→ **Consigne A**: Mettez à jour la liste, de la ligne contenant « brown diamond: rotated 40 degrees clockwise » jusqu'à celle contenant « blue circle: moved 7 px left, 17 px down », bornes incluses, en remplaçant « brown star » par « orange star » sans rien modifier d'autre. Ne reprenez pas les lignes d'images dans votre réponse.

━━ Extrait de page

Cape Light. Méditations photographiques de Joel Meyerowitz

C’est une photographie en couleur, de format horizontal, qui montre la terrasse couverte d’une maison de bois, donnant sur l’océan Atlantique. Au-delà d’une structure géométrique ordonnancée par l’architecture victorienne, de style Queen Anne, le regardeur contemple une étendue marine crépusculaire dont la couleur perle contraste avec les chaudes teintes orangées émanant de la demeure. Cette composition frontale, claire et simple agence un dialogue d’éléments contraires. D’une part, la nature, l’eau, un éclair et l’obscurité du soir naissant. D’autre part, la civilisation, une habitation aux dimensions géométriques, rationnelles et esthétiques. Ces univers opposés, en tête à tête, dansent et s’interpénètrent créant un subtil agencement de textures, de lignes, d’ombre et de lumière.

━━━━

→ **Consigne B**: Traduisez en anglais la phrase suivante de l'extrait sur Cape Light : « Cette composition frontale, claire et simple agence un dialogue d'éléments contraires. »

━━ Données à traiter

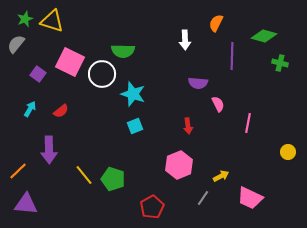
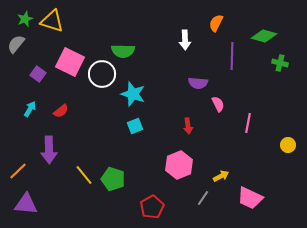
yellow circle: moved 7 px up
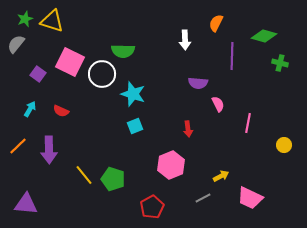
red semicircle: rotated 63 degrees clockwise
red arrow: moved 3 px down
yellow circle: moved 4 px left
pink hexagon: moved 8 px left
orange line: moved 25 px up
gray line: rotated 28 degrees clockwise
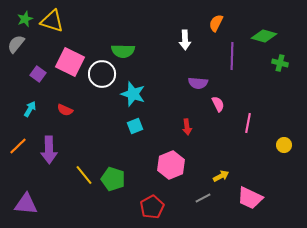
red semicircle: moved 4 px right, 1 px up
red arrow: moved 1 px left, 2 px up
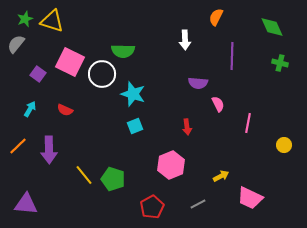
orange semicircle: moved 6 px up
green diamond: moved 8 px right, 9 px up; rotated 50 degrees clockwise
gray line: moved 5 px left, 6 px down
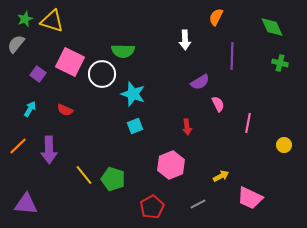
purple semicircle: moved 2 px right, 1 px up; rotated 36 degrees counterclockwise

━━━━
━━ Données à traiter

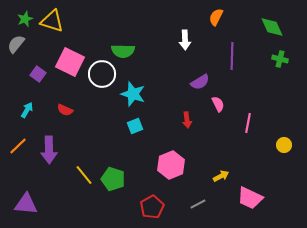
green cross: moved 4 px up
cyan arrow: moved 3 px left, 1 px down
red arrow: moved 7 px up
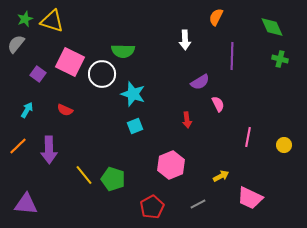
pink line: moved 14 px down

━━━━
━━ Données à traiter

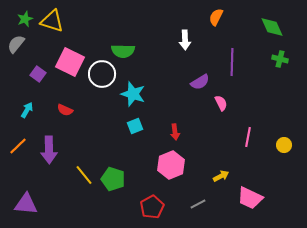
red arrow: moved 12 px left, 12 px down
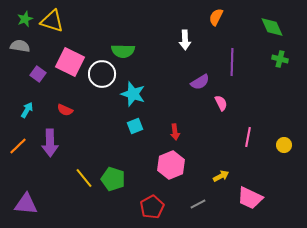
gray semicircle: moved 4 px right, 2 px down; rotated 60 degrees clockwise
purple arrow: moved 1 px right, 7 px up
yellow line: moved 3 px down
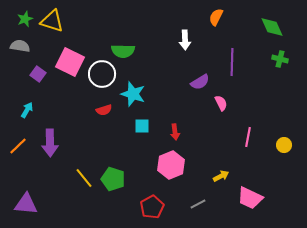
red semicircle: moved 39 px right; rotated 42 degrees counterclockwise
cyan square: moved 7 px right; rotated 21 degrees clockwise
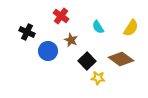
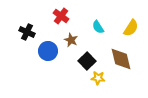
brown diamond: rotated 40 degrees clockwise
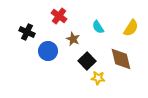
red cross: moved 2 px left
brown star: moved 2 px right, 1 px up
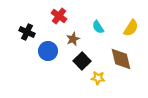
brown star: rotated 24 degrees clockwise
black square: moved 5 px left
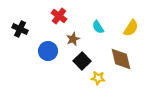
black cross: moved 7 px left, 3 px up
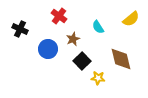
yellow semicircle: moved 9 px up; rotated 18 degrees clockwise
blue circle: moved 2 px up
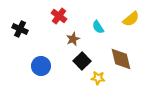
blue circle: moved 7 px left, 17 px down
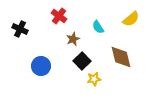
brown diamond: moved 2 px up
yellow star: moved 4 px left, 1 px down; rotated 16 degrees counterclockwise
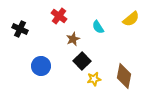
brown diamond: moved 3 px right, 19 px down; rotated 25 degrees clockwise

━━━━

→ **Réponse complète A**:
brown diamond: rotated 40 degrees clockwise
red cross: moved 2 px left
orange star: moved 2 px right, 1 px up
orange star: rotated 24 degrees clockwise
black square: moved 5 px left
black cross: moved 7 px left, 3 px up
yellow semicircle: moved 9 px up; rotated 18 degrees clockwise
blue circle: moved 2 px up
blue circle: moved 7 px left, 17 px down

→ **Réponse complète B**: This frontal, clear, and simple composition arranges a dialogue of opposing elements.